→ **Task list**:
• a. In the blog, how many hits did the writer take on the day described in the January 26, 2009 entry?
• b. Please explain, using the blog, why the writer says they are nice to everyone.

→ **Article**:
··········

Monday, January 26, 2009

saleouts always die

yeah, too bad im not dead yet. HA.
well actually im not a fucking saleout so fuck you.
ive never said im "straight edge" ive juss said i DONT like weed and i dont smoke it.
and today yes i did smoke weeed. thats not saling out. it might be but WHATTHEFUCKEVER. i dont do it regualaryi havent done it in forever like 6 months before this, and like before that i didnt smoke in years & after today its safe to say im never gonna fucking doing it again. i took three hits and i couldnt function. i went to get a water cup and i couldnt walk straight, i couldnt see straight. christina had to fucking hold me as i was walking. it was so hard to walk up the stairs. my 4th period class sat outside with our pilliows and books and i couldnt even read without feeling like the whole world was spinning, so i went to the restroom and right as i walk in i throw up. i threw up twice & i was in the bathroom for like 15 minutes and the teacher and the fron office lady came and got me and i couldnt walk, they called my mom and i fell asleeep on the chair in the front office and i kept thinking & dreaming of weird things and everything hurt and was weird and i got home and threw up three more times and than i fell asleeep and i had a werid dream. i woke up crying. whatthefuck, this is the worst trip ive ever had. my mom was gonna take me to the doctors and im glad i didnt cause i told her i was high & she was freaking out. fuck weeeed, fuck it. i fucking hate it. im like never gonna smoke that shit again. it was probally laced with something. fuuuuck i still feeel like shit, this is so lame >:l ahfjajkgfa!

so yeah, imstarting to look at the brighter side of things & im quite happpy now.

Saturday, January 24, 2009

dont judge a book by its cover

DONT CALL ME A SLUT. YOU DONT FUCKING KNOW ME.
you dont know my boy sitaution
juss because imma 'flirt' dosent mean shit.
so fuck you.
if you know me, you'll know im not a fucking slut.
so i think you should suck my dick, CHOKE, & dieee(;

yeah? kaythanks.





blah, so ive come to the conclusion im nice to everyone because of my past.
because ive been tormented, and treated like shit the past couple years i wouldnt ever put someone through the same shit i was put through.

··········

→ **Information supplied**:

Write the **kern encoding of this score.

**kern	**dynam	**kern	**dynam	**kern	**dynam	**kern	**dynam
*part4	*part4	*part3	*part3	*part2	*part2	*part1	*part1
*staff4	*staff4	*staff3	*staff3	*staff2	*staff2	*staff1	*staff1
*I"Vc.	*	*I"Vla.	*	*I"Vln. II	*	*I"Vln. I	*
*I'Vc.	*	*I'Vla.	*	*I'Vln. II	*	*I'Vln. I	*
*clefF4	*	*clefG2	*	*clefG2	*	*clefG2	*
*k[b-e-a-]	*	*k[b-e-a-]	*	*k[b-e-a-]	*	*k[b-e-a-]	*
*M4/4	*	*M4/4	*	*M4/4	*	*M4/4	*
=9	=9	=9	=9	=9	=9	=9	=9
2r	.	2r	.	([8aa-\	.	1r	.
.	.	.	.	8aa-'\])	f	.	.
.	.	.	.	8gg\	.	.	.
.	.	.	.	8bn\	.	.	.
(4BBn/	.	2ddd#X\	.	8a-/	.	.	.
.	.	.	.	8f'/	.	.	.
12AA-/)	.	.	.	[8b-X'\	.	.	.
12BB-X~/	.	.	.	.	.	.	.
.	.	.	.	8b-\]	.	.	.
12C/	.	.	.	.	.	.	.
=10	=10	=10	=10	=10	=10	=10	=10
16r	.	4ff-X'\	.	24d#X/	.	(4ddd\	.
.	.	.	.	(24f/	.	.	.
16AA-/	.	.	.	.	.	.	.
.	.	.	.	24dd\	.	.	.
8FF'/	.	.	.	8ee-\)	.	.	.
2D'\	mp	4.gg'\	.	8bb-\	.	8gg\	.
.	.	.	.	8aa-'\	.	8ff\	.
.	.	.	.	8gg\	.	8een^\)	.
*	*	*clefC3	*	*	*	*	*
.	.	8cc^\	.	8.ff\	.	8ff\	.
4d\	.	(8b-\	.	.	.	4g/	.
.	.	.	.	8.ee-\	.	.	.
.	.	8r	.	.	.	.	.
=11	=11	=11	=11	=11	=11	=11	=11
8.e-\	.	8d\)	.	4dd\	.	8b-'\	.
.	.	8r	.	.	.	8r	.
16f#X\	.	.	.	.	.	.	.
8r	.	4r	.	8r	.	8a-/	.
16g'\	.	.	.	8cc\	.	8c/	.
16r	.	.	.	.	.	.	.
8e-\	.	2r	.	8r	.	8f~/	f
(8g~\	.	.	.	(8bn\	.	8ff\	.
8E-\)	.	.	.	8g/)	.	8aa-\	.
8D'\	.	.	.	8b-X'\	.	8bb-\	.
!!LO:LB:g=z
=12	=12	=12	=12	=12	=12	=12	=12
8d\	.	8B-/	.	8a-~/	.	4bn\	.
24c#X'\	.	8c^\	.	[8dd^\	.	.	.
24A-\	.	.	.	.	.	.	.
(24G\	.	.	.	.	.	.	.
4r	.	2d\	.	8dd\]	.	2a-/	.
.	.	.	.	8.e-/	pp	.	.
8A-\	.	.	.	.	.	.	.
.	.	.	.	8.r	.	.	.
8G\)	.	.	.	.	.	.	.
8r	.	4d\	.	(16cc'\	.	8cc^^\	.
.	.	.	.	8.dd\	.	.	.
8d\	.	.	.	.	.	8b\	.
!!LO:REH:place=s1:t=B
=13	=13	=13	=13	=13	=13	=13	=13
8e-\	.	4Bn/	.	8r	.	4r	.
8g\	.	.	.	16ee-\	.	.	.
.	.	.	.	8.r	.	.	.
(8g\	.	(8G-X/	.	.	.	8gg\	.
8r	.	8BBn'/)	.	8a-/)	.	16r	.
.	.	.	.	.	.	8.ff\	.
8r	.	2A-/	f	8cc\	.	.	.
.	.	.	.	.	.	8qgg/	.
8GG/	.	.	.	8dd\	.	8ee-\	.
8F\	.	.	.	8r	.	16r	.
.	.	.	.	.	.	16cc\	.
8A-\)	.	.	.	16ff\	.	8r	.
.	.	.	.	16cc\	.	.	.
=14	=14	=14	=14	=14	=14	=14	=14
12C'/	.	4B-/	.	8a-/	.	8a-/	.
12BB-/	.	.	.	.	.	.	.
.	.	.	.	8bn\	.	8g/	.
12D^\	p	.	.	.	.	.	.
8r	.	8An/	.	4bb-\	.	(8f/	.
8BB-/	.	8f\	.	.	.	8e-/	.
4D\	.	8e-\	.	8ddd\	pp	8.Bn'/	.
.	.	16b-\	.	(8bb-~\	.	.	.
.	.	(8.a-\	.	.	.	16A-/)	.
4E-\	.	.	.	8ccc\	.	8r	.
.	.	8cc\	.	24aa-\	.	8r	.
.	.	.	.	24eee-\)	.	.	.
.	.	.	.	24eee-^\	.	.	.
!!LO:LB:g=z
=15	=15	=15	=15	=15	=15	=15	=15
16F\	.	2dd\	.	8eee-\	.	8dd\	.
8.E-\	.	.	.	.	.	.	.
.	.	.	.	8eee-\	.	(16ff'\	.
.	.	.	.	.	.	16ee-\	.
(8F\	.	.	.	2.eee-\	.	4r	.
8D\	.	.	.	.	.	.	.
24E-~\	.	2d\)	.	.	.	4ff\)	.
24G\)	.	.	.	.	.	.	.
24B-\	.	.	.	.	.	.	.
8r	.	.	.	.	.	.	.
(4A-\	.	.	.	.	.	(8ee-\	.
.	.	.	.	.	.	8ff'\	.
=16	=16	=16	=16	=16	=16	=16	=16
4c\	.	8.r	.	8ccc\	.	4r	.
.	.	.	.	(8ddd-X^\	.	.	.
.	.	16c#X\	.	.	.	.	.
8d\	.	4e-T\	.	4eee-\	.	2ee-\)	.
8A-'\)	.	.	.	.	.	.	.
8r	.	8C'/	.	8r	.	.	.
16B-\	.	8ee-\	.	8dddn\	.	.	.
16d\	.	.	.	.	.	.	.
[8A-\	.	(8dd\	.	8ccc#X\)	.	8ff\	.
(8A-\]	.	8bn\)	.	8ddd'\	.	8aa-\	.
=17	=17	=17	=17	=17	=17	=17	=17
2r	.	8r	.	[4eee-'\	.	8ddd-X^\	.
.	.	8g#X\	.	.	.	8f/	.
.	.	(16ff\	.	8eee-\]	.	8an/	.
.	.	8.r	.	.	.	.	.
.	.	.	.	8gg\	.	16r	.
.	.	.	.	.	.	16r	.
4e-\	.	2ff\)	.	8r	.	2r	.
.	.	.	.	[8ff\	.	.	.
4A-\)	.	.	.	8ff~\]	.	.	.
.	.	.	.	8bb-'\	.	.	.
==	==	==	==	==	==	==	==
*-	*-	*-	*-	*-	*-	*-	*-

··········

→ **Answers to the problems**:
• a. Three hits.

• b. The writer says this comes from their past: they were tormented and treated badly for the past couple of years. Because of that, they would never put someone else through what they went through.